Proving a complex no

**Tutu** · November 17th 2012, 06:22 AM

How do I prove that

|z/w| = |z|/|w| ?

I had let z = a+bi and w = c+di so a+bi/c+di
= a/c + (b/d)i
So modulus is sqrt( (a/c)^2 + (b/d)^2)
And then..I have a feeling I've gone really wrong here.

Thank you very much for your help and time!

**veileen** · November 17th 2012, 06:57 AM

Uhm... O.o

If $z=a+ib$ and $w=c+id$ , then $\frac{a+ib}{c+id}$ is not necessarily equal with $\frac{a}{c}+\frac{b}{d}i$ .

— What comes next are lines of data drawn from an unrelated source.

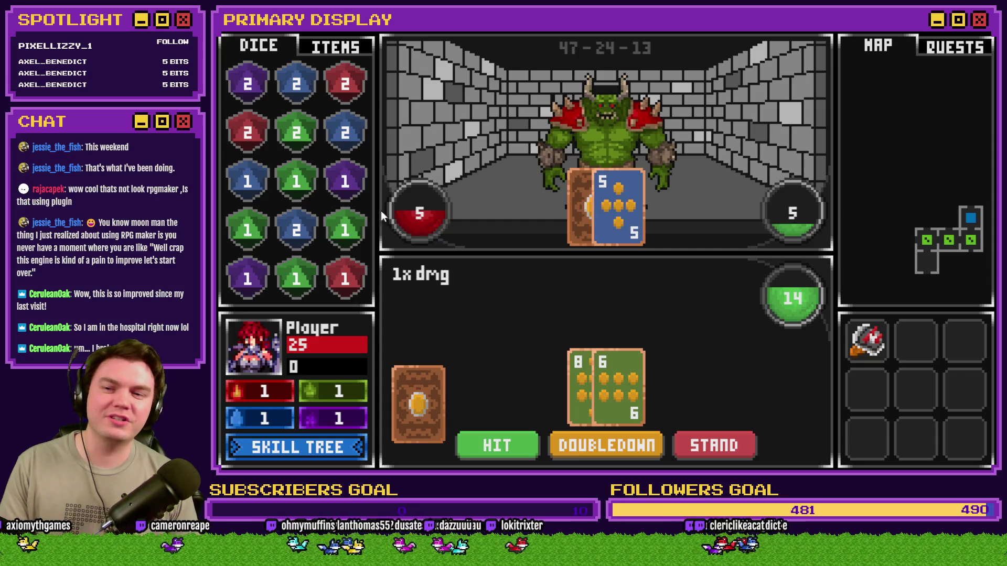
click(506, 446)
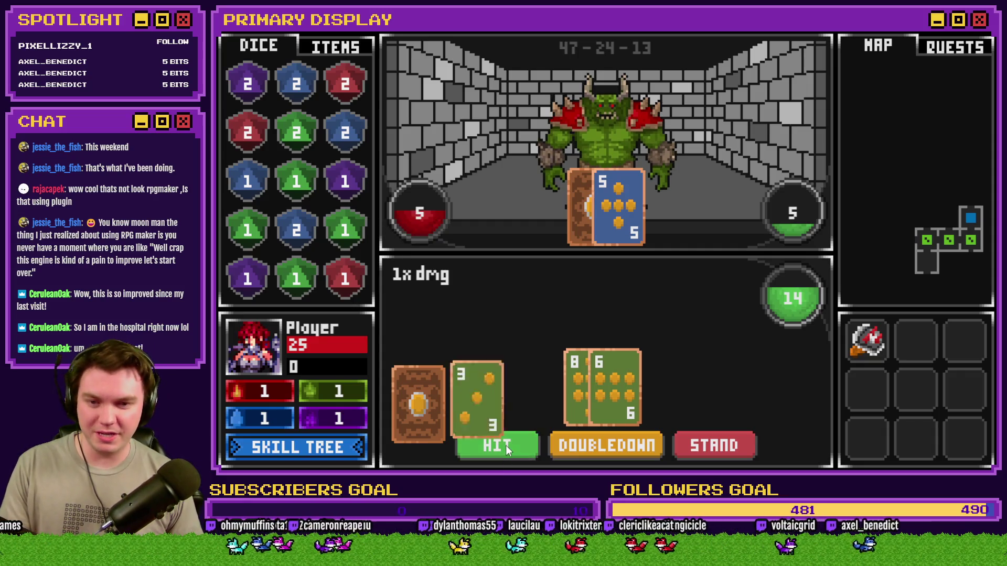
click(509, 439)
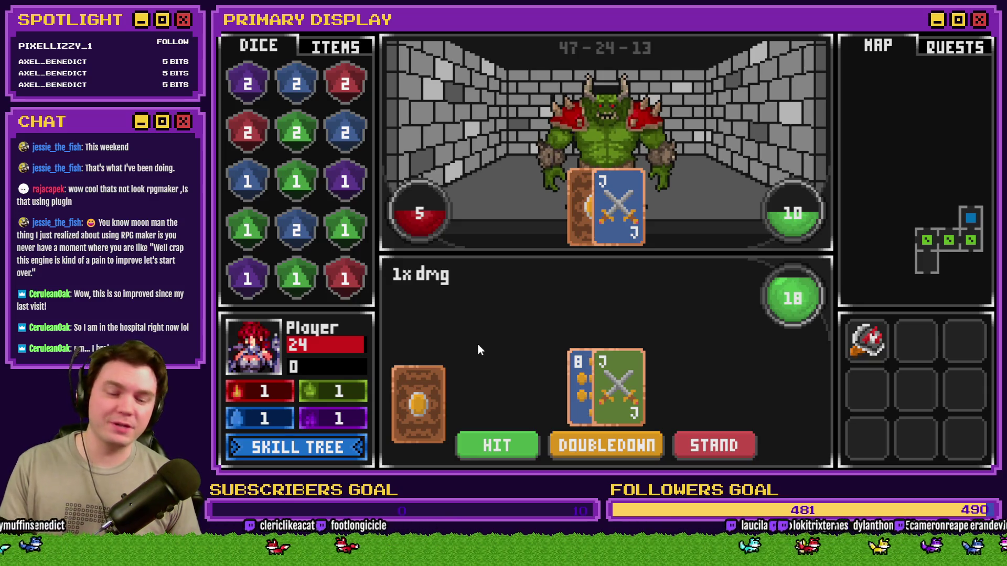
Step: Check in the F9 debug view that perk_thornsDamage(%) is 5 and perk_DexSavingThrow(%) -10, then end the playtest
key(F9)
scroll(323, 408, down, 5)
key(Down)
key(Down)
key(Down)
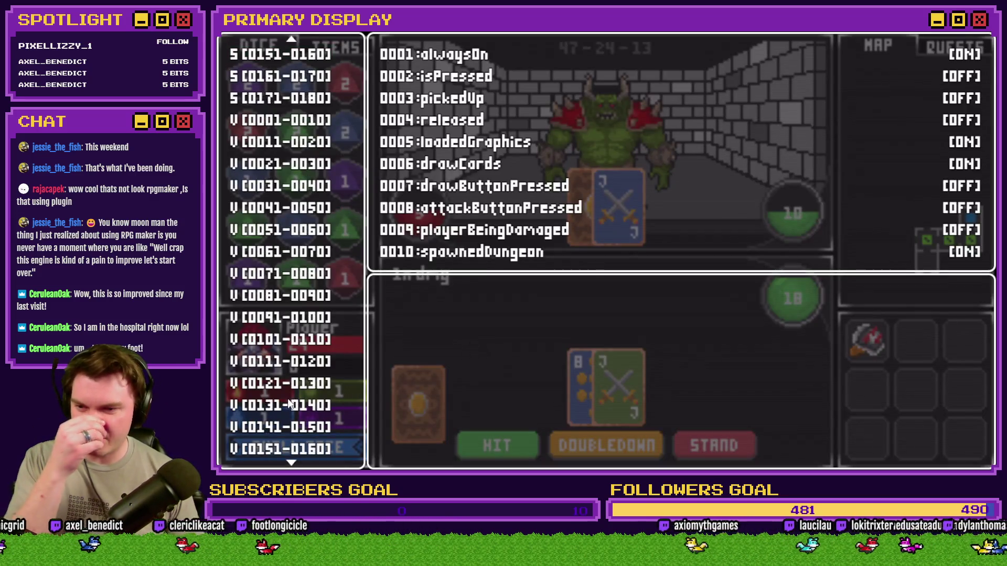
scroll(299, 401, down, 20)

$\frac{z}{w}=\frac{a+ib}{c+id}=\frac{(a+ib)(c-id)}{c^2+d^2}=\frac{ac+bd+(bc-ad)i}{c^2+d^2}$

$\Rightarrow \left | \frac{z}{w} \right |=\sqrt{\left ( \frac{ac+bd}{c^2+d^2}^{} \right )^2+\left ( \frac{bc-ad}{c^2+d^2} \right )^2}=\sqrt{\frac{a^2c^2+b^2d^2+b^2c^2+a^2d^2}{(c^2 +d^2)^{2}}}$

$=\sqrt{\frac{a^2(c^2+d^2)+b^2(c^2+d^2)}{(c^2+d^2)^ 2}}=\sqrt{\frac{(a^2+b^2)(c^2+d^2)}{(c^2+d^2)^2}}= \sqrt{\frac{a^2+b^2}{c^2+d^2}}=\frac{\sqrt{a^2+b^2 }}{\sqrt{c^2+d^2}}=\frac{|z|}{|w|}$